## TASK DETAILS
Arrange the lines from all the entries below into a single numbered list, omitting blank lines and leaving out the pictures.

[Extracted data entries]
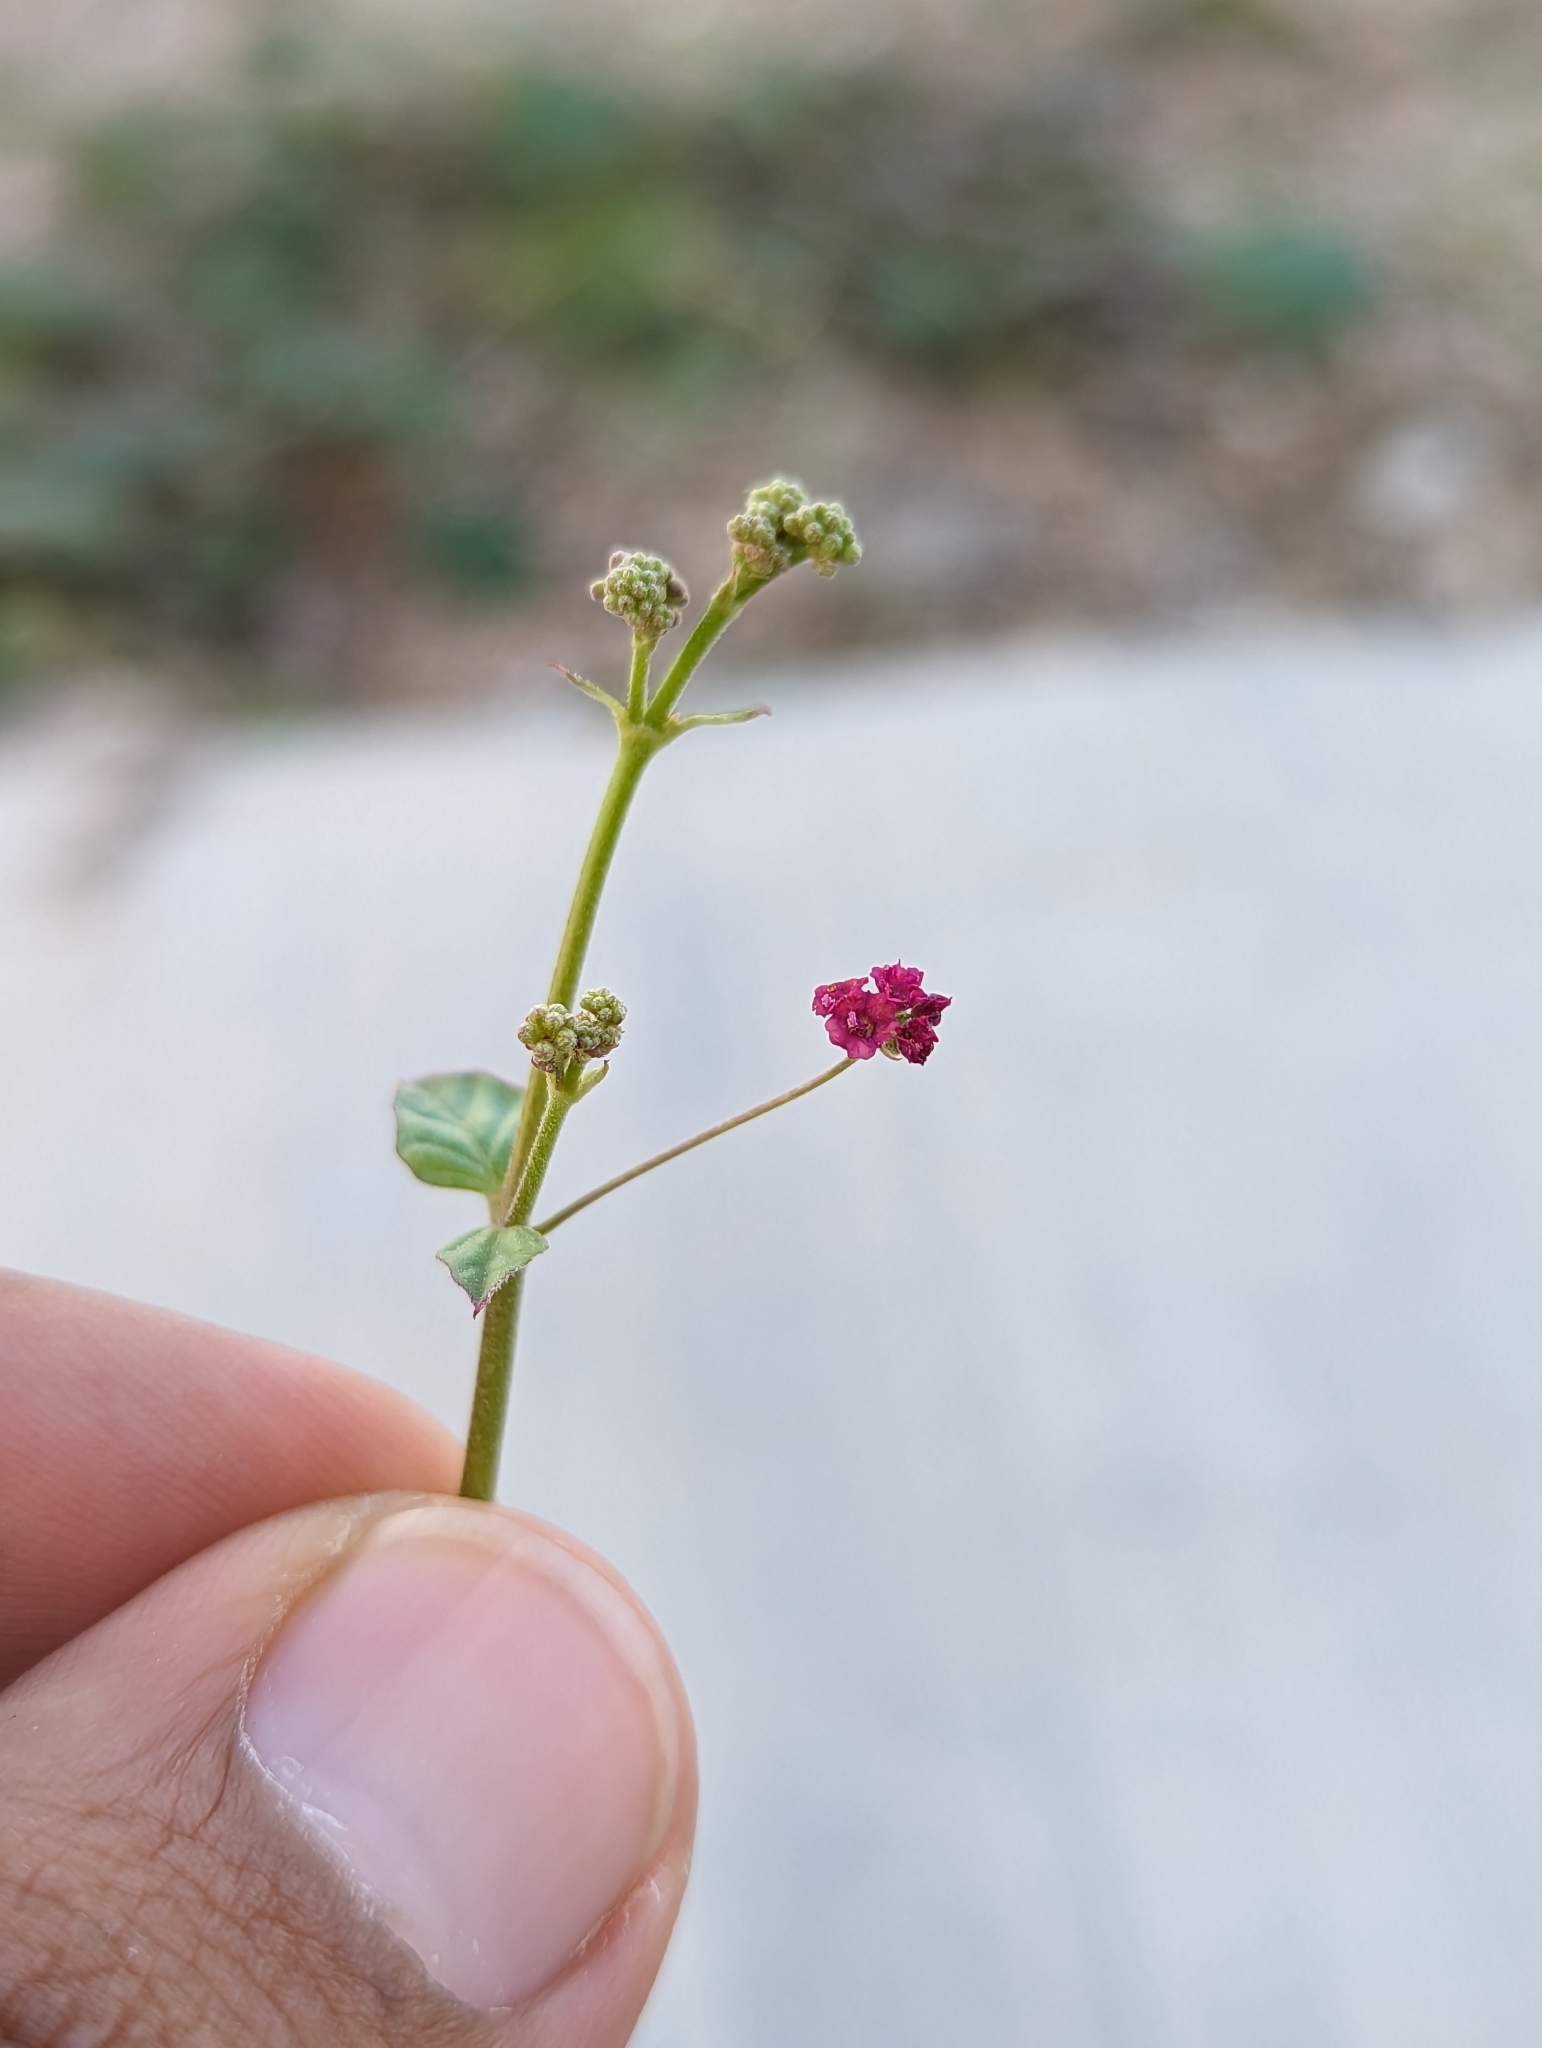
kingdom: Plantae
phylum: Tracheophyta
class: Magnoliopsida
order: Caryophyllales
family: Nyctaginaceae
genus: Boerhavia
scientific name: Boerhavia coccinea
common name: Scarlet spiderling
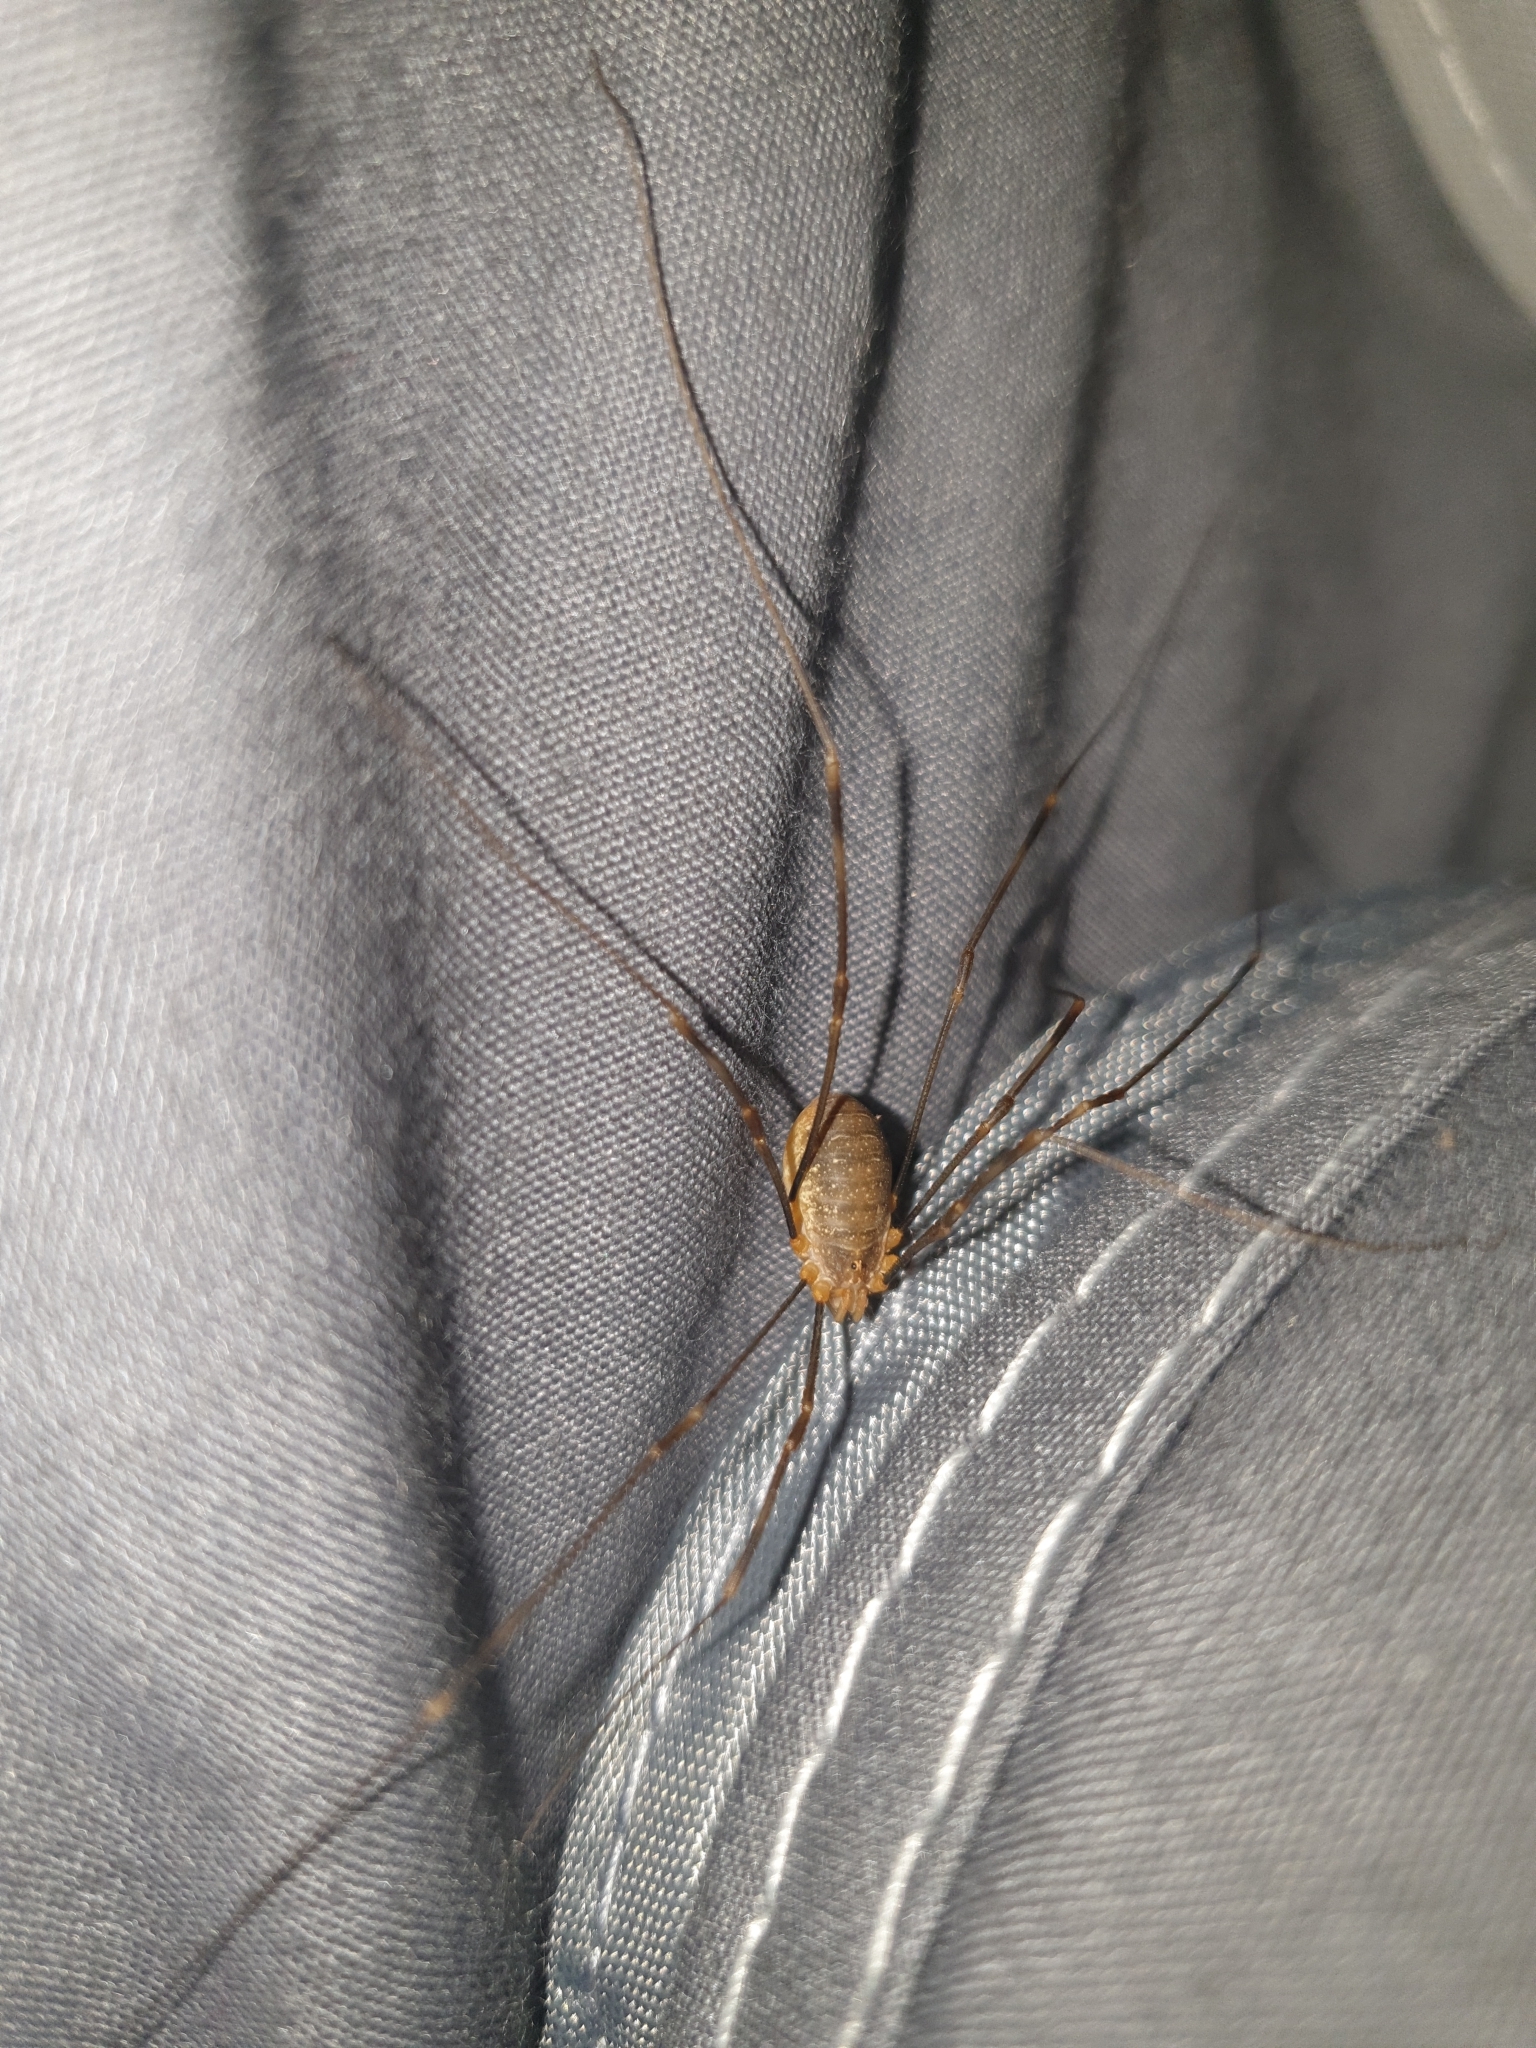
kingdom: Animalia
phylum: Arthropoda
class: Arachnida
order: Opiliones
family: Phalangiidae
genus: Opilio
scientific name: Opilio canestrinii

## FINISHED TASK
1. kingdom: Plantae
2. phylum: Tracheophyta
3. class: Magnoliopsida
4. order: Caryophyllales
5. family: Nyctaginaceae
6. genus: Boerhavia
7. scientific name: Boerhavia coccinea
8. common name: Scarlet spiderling
9. kingdom: Animalia
10. phylum: Arthropoda
11. class: Arachnida
12. order: Opiliones
13. family: Phalangiidae
14. genus: Opilio
15. scientific name: Opilio canestrinii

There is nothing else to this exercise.